The Great War

There is something positively delicious about indulging in a half hour of reading before getting out of bed in the morning.  At home, I treat myself to this on the occasional Saturday or Sunday; here in Maine, it’s a daily occurrence.  Today I finished reading the latest by Jacqueline WinspearThe Care and Management of Lies.  It’s a departure from her Maisie Dobbs series (which I love).

This is a quiet novel with the mostly pastoral setting of a small farm and village in the English countryside. Tom’s educated, somewhat sophisticated wife Kezia discovers a talent for cooking and prides herself on setting a proper table with tasty food. When Tom enlists in the war, Kezia is left to run the farm with only two farmhands and a neighboring girl for kitchen help.

Writing to him at the front, she describes in loving detail the dishes she is creating to serve him.  Her letters are sweet sustenance to him and his comrades in arms. Threaded through the tale of Tom and Kezia’s marriage is her strained friendship with his sister Thea.
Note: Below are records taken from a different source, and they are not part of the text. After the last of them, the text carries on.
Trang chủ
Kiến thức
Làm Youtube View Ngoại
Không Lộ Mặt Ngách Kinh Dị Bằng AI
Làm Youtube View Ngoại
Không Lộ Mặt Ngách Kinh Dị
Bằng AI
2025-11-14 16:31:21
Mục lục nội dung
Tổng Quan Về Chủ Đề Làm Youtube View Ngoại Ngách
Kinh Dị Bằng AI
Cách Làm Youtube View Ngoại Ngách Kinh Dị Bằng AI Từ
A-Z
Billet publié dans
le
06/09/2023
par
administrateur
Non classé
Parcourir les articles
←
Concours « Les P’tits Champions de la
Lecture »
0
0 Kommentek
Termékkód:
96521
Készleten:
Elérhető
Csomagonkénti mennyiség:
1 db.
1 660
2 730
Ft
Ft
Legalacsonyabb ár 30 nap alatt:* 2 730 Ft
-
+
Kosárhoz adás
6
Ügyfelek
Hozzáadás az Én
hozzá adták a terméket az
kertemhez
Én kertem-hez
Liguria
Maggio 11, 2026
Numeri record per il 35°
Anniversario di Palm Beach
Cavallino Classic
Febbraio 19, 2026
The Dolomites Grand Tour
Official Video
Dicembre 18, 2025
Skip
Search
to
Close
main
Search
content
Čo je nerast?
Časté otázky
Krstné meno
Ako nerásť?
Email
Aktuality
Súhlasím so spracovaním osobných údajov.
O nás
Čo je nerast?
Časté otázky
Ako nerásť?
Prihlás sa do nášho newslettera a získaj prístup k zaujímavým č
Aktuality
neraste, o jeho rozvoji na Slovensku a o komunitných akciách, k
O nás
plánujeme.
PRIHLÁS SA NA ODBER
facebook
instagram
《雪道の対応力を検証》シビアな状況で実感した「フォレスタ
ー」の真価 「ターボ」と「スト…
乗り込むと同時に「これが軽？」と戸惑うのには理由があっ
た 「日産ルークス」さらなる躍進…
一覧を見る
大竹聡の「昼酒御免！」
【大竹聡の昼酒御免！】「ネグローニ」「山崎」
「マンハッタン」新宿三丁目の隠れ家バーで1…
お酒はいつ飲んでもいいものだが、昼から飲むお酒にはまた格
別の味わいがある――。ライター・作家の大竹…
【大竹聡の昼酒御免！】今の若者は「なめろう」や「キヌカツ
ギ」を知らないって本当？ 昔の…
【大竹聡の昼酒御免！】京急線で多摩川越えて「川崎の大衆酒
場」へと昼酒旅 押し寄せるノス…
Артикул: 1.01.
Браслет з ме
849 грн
This is a novel that starts out slowly, but gains in intensity as the war goes on and on and on.

As might be expected, the centenary of  the start of WWI has resulted in a spate of new nonfiction books.  But these war years are also a time period of interest and appeal for mystery, novel and TV writers.  Think about Downton Abbey.  And there are the two engaging series, featuring nurse Bess Crawford and Inspector Ian Rutledge set during the war and post-war years.  The author is the mother son team known as Charles Todd.   And a WWI series of mystery/spy novels by Anne Perry, better known for her Victorian era mysteries.   I’ve not read these, but will add them to my list.